Corneal mechanical properties are needed for diagnosing and monitoring the progression of ocular disorders such as keratoconus, screening for refractive surgeries, and evaluating treatment procedures including corneal cross-linking. Alterations of these mechanical properties are often localized to a specific area within the cornea. However, there exists a clinical gap of measuring local mechanical properties as current methods are contact-based and provide global measurements. The goal of this dissertation is to close this gap by establishing a three-dimensional, noninvasive characterization method of corneal biomechanics.

Previously, our laboratory developed Brillouin microscopy as an imaging modality which can noninvasively extract mechanical measurements of a material. Here, using Brillouin microscopy, we characterized the stiffening effects of accelerated and localized cross-linking procedures with three-dimensional resolution. However, existing procedures to extract elastic modulus information from Brillouin measurements rely on empirical calibrations because a fundamental understanding between the two had not yet been established. In practice, this limits Brillouin measurements to relative softening / stiffening information, which, while useful to compare protocol efficacies, are not optimal for modeling long-term shape behavior of the cornea in clinical settings.

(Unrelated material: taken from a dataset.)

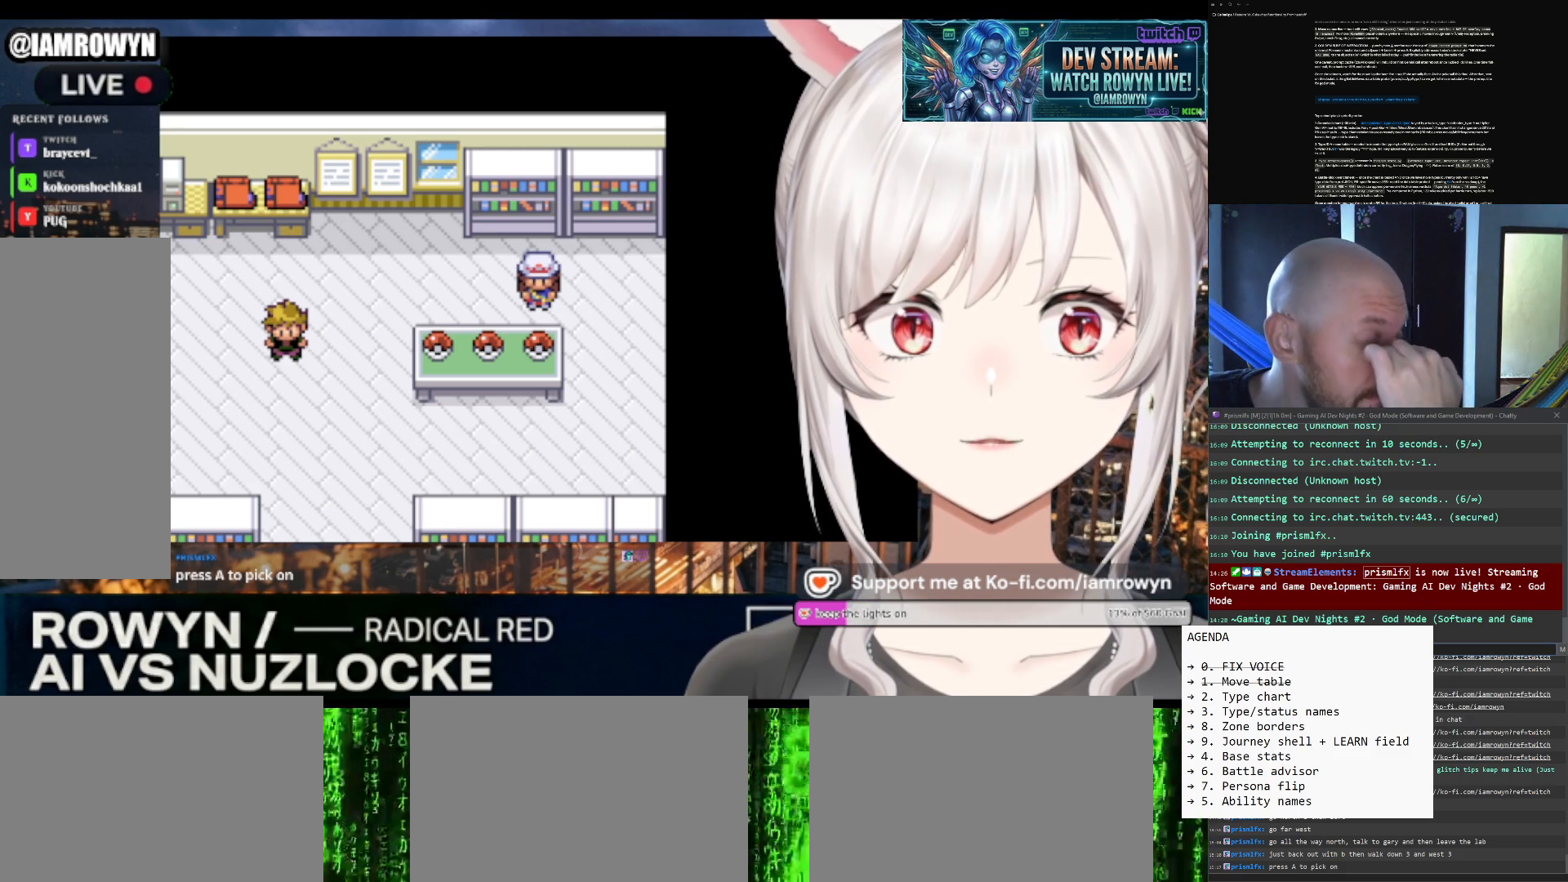
{"buttons": ["DPAD_DOWN"], "events": []}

Here, we address this shortcoming of Brillouin microscopy. First, we identified that both Brillouin-derived mechanical modulus and traditional elastic modulus are dependent on two major biophysical factors: hydration and the mechanical properties of the solid matrix. We derived and experimentally verified a quantitative relationship to describe the distinct moduli dependencies of such factors. Based on these relationships, we derived a procedure to extract the elastic modulus of the cornea from experimental measurements of Brillouin frequency shift and hydration, two clinically available parameters. Thus, the work presented here establishes a spatially resolved, noninvasive method for measuring corneal elastic modulus.